• EXERCISE
In the records below, pick out all lines containing the word "должен".
STUDY MATERIAL Block Start
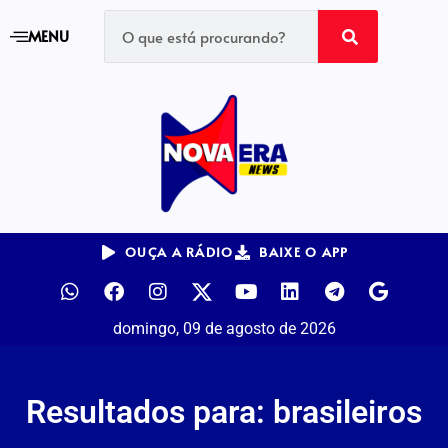
MENU
OUÇA A RÁDIO
BAIXE O APP
domingo, 09 de agosto de 2026
Resultados para: brasileiros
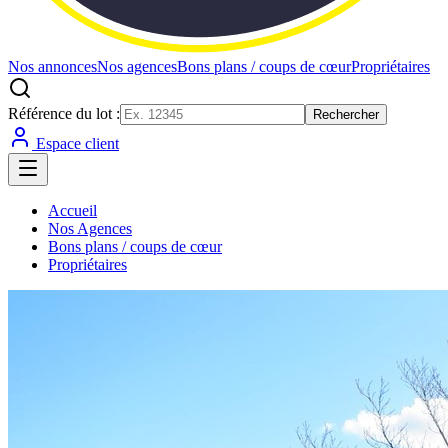
Nos annonces
Nos agences
Bons plans / coups de cœur
Propriétaires
Référence du lot :
Rechercher
Espace client
Accueil
Nos Agences
Bons plans / coups de cœur
Propriétaires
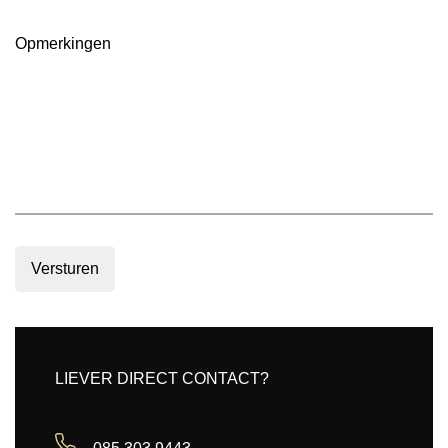
m2
(Vereist)
Opmerkingen
Versturen
LIEVER DIRECT CONTACT?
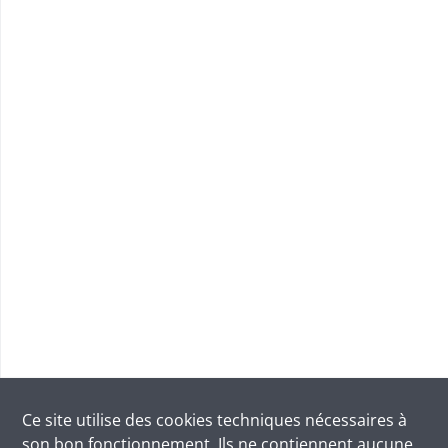
Ce site utilise des
cookies
techniques nécessaires à
son bon fonctionnement. Ils ne contiennent aucune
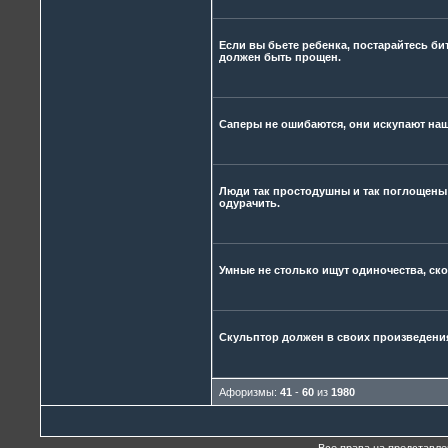
Если вы бьете ребенка, постарайтесь бит
должен быть прощен.
Саперы не ошибаются, они искупают наш
Люди так простодушны и так поглощены 
одурачить.
Умные не столько ищут одиночества, ск
Скульптор должен в своих произведени
Афоризмы:
41
-
60
из
1980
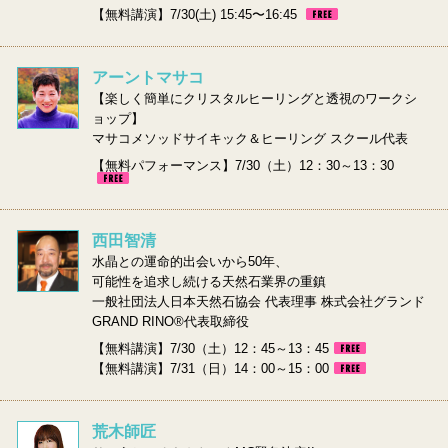
【無料講演】7/30(土) 15:45〜16:45
アーントマサコ
【楽しく簡単にクリスタルヒーリングと透視のワークシ
ョップ】
マサコメソッドサイキック＆ヒーリング スクール代表
【無料パフォーマンス】7/30（土）12：30～13：30
西田智清
水晶との運命的出会いから50年、
可能性を追求し続ける天然石業界の重鎮
一般社団法人日本天然石協会 代表理事 株式会社グランド
GRAND RINO®代表取締役
【無料講演】7/30（土）12：45～13：45
【無料講演】7/31（日）14：00～15：00
荒木師匠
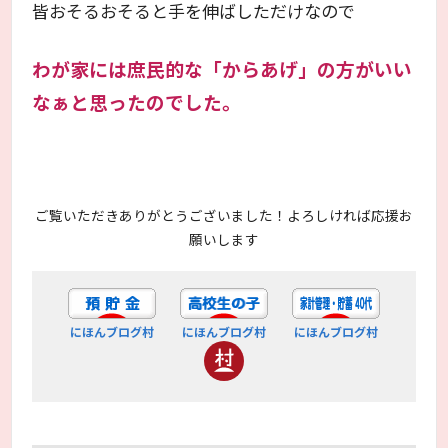
皆おそるおそると手を伸ばしただけなので
わが家には庶民的な「からあげ」の方がいい
なぁと思ったのでした。
ご覧いただきありがとうございました！よろしければ応援お
願いします
にほんブログ村
にほんブログ村
にほんブログ村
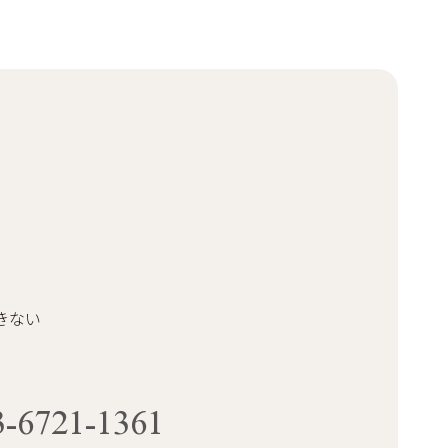
きない
3-6721-1361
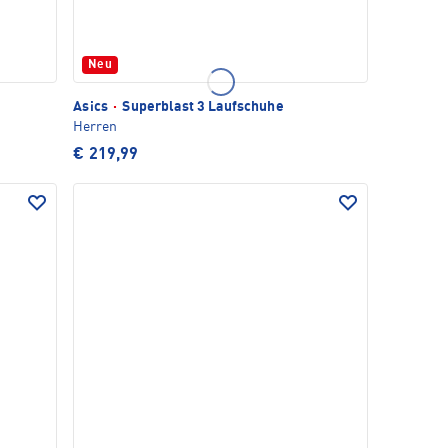
Neu
Asics
·
Superblast 3 Laufschuhe
Herren
€ 219,99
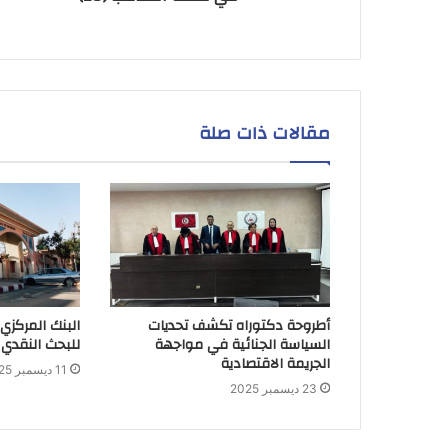
مقالات ذات صلة
أطروحة دكتوراه تكشف تحديات
البنك المركزي
السياسة الجنائية في مواجهة
للبحث النقدي 
الجريمة الاقتصادية
11 ديسمبر 2025
23 ديسمبر 2025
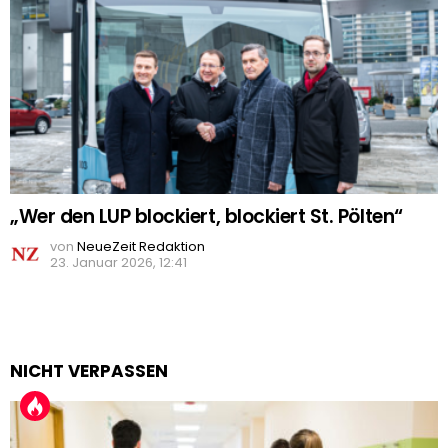
„Wer den LUP blockiert, blockiert St. Pölten“
von
NeueZeit Redaktion
23. Januar 2026, 12:41
NICHT VERPASSEN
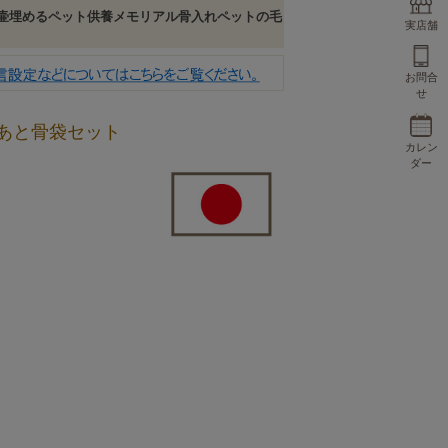
骨壷埋めるペット供養メモリアル骨入れペットの毛
実店舗
お問合
せ
あと骨袋セット
カレン
ダー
STUDY MATERIAL Block End
• ANSWER SECTION
должен быть прощен.
Скульптор должен в своих произведени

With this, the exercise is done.